When police approached him he was reported as muttering that he should be "left to die" before suddenly lunging for the officers, claiming he had Aids. Manssuer reportedly tried to bite the arresting officers and smear them with blood before he was restrained, leaving them facing an anxious weeks-long wait for test results, which thankfully returned negative.

Alarmed by the facts of that previous case, the police planned the arrest of Manssuer on rape charges carefully, with officers donning protective clothing. In the end Manssuer, who lived with his wife and young son, came quietly.

The case moved rapidly from there, and the relatively new technology of DNA testing quickly linked Manssuer to three rapes - with detectives planning to grill him about many more offences. Mr Kirby and his team were also able to confirm that Manssuer was indeed HIV positive, meaning more trauma for his victims who required tests.

The results of those tests remained private, although officers at the time told the ECHO it was not believed he had transmitted the virus to his victims. Satisfied to have got the right man, the officers involved did not know the investigation was about to hit a tragic wall.

Justice denied

On September 28, 1990, Manssuer made his first appearance in court charged with the rapes of three women. Ahead of what was expected to be a major trial, the suspect was remanded in custody and carted off to Walton prison to await the next hearing.

But a serious mistake was made in processing the prisoner. An important piece of paperwork, highlighting that Manssuer was a suicide and HIV risk, was not passed to prison officers transporting him to Walton. The mistake meant he was locked up in solitary confinement rather than the prison's hospital wing, where he would have been under supervision.

Just before midnight that same day, Manssuer was found hanging in his cell and was later pronounced dead. An inquest jury returned a verdict of suicide.

How the ECHO reported the death of rapist Frederick Manssuer, who hanged himself in Walton Prison (Liverpool ECHO)

Mr Kirby told the ECHO: "I felt very, very sorry for the women involved, they were denied the chance to see justice done because he took his own life. And my staff worked very hard on the operation. I feel like we only scratched the surface in relation to his perverted sexual activities.

"There would no doubt be further offences that he committed that were not identified."

Another senior officer who worked in Mr Kirby's team, Detective Inspector David Byrom, told the ECHO at the time: "This was a huge inquiry which none of us involved with it will ever forget.

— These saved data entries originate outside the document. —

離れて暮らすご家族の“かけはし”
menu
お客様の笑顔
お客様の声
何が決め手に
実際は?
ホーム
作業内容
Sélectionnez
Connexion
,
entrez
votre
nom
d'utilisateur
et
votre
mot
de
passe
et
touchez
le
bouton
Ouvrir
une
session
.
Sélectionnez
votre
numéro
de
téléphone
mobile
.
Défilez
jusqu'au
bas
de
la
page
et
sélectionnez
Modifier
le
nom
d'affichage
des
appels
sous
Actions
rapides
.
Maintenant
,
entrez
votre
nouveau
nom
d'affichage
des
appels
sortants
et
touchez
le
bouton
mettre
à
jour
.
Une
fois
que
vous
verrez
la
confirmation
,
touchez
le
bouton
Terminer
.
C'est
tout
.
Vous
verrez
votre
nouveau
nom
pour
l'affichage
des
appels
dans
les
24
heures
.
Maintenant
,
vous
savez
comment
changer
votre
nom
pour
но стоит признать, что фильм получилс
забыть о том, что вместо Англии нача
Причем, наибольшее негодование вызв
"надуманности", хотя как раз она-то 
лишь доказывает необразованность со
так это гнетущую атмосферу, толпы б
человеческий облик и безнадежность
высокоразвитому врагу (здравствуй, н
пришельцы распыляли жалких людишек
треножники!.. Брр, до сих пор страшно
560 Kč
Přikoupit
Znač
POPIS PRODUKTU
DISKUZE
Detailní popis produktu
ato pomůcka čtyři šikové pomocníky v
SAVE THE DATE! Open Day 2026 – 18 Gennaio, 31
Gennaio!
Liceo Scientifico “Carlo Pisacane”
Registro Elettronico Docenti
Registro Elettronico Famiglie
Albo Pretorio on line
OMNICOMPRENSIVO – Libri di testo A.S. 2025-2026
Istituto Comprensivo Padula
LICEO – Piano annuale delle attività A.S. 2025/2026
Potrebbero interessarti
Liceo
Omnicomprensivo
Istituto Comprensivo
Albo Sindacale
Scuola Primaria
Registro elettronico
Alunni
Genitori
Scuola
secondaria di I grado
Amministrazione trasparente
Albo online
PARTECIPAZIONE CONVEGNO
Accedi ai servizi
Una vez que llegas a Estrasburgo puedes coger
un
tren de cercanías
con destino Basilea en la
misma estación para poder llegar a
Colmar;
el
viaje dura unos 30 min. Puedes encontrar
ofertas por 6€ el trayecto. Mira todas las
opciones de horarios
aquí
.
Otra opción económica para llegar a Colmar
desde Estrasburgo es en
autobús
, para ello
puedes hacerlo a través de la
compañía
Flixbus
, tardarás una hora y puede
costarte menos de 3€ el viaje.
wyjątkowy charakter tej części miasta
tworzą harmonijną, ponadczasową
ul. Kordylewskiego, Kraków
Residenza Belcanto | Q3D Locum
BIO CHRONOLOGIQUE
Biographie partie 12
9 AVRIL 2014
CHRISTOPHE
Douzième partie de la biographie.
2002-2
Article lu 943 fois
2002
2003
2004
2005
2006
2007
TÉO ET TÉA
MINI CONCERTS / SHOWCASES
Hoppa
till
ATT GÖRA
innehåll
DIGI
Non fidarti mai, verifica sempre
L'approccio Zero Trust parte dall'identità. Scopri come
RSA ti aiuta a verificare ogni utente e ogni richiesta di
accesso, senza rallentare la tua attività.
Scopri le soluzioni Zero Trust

Obviously it is unsatisfactory that justice was not allowed to run its course.

"Manssuer's death at Walton Jail came as a great shock - it was not the way we wanted things to turn out."

While Manssuer was hauled off the streets before he could hurt anyone else, detectives feared he may have been responsible for attacks going back to 1987. The full extent of his crimes will likely never be known.